● **WHAT THE EXERCISE ASKS**
In the post titled "Van Fare For the Common Man," what city did the former girlfriend leave, and where did she move?

Tuesday 18 October 2011

Van Fare For the Common Man

I have just watched The Dog practically tear itself in two,attempting to follow two men's trousers simultaneously. I had a girlfriend like that, once. She left Liverpool at the point where she had slept with a chap for a second time, thinking it was the first.Although admirable in terms of recycling, I can see how it might be muddling. She also went out with a large number of people for a pre-wedding celebration, and toddled home with the groom-to-be.This cast something of a froideur over her relationships with that particular circle of friends,and she felt,accurately, that she needed more scope. So she moved to London.

● **GIVEN RECORDS**
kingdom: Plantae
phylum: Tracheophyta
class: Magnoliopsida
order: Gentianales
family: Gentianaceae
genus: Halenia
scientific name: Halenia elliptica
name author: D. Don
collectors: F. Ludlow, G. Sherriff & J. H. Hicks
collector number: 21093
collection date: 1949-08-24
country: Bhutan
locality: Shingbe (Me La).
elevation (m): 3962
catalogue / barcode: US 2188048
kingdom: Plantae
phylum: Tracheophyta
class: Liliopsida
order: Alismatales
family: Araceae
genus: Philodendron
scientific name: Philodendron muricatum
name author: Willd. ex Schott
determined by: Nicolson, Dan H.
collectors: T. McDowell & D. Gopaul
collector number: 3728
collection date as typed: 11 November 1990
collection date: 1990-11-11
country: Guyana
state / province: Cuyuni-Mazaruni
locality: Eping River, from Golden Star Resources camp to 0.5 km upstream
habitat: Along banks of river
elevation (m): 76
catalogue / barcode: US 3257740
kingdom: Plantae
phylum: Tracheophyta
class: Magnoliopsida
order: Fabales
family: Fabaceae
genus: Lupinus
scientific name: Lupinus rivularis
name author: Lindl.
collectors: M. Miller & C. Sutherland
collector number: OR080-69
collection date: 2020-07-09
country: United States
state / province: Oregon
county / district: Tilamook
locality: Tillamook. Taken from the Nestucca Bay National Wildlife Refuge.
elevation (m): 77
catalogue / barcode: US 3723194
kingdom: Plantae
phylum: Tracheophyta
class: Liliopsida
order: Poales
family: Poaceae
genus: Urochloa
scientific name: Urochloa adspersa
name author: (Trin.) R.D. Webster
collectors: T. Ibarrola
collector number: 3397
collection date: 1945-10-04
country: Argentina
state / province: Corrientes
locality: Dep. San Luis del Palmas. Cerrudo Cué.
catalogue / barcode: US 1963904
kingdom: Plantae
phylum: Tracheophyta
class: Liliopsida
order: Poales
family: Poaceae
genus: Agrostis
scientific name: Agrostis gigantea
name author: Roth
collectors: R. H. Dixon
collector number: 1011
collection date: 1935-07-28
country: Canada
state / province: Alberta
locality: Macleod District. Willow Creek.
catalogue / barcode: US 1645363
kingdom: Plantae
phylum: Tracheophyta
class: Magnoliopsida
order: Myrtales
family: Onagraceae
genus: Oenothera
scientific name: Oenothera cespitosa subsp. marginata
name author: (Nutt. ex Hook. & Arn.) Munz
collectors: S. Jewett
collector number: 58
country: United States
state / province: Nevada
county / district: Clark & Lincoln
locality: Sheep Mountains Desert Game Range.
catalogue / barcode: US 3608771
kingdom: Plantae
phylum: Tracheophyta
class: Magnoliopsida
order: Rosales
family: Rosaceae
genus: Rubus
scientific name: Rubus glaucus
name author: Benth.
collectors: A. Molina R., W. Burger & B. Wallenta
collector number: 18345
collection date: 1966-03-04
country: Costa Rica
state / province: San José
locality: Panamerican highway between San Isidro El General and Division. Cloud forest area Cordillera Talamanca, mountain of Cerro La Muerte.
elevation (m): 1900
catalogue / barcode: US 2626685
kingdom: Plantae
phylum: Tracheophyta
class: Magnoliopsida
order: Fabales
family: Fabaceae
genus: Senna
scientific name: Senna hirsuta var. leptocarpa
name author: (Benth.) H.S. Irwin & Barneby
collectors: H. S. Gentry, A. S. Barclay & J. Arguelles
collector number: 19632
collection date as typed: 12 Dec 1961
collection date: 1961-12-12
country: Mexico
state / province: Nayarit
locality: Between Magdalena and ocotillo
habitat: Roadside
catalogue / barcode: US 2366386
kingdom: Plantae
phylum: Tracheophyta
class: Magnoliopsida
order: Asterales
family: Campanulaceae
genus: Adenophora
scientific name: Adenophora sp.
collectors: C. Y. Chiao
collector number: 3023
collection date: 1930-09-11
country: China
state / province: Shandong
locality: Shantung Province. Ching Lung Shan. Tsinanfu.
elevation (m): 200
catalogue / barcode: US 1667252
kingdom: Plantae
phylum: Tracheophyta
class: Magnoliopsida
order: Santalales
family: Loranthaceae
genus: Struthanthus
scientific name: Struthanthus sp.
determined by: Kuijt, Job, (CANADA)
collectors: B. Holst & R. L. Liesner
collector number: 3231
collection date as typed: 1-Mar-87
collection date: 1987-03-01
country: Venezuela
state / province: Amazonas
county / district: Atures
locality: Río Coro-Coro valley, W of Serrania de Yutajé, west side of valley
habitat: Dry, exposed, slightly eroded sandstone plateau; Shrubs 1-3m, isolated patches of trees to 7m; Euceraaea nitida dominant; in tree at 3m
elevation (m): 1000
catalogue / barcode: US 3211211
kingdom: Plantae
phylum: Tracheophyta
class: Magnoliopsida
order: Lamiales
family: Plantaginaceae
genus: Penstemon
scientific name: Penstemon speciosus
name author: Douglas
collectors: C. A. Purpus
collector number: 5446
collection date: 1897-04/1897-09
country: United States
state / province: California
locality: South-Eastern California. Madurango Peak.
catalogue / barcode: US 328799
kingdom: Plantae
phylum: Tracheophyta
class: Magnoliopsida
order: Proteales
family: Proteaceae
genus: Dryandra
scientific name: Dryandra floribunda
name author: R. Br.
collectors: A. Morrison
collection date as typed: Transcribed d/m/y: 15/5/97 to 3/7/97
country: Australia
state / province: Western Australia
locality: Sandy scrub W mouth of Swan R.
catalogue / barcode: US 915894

● **SOLUTION TO THIS EXERCISE**
She left Liverpool and moved to London.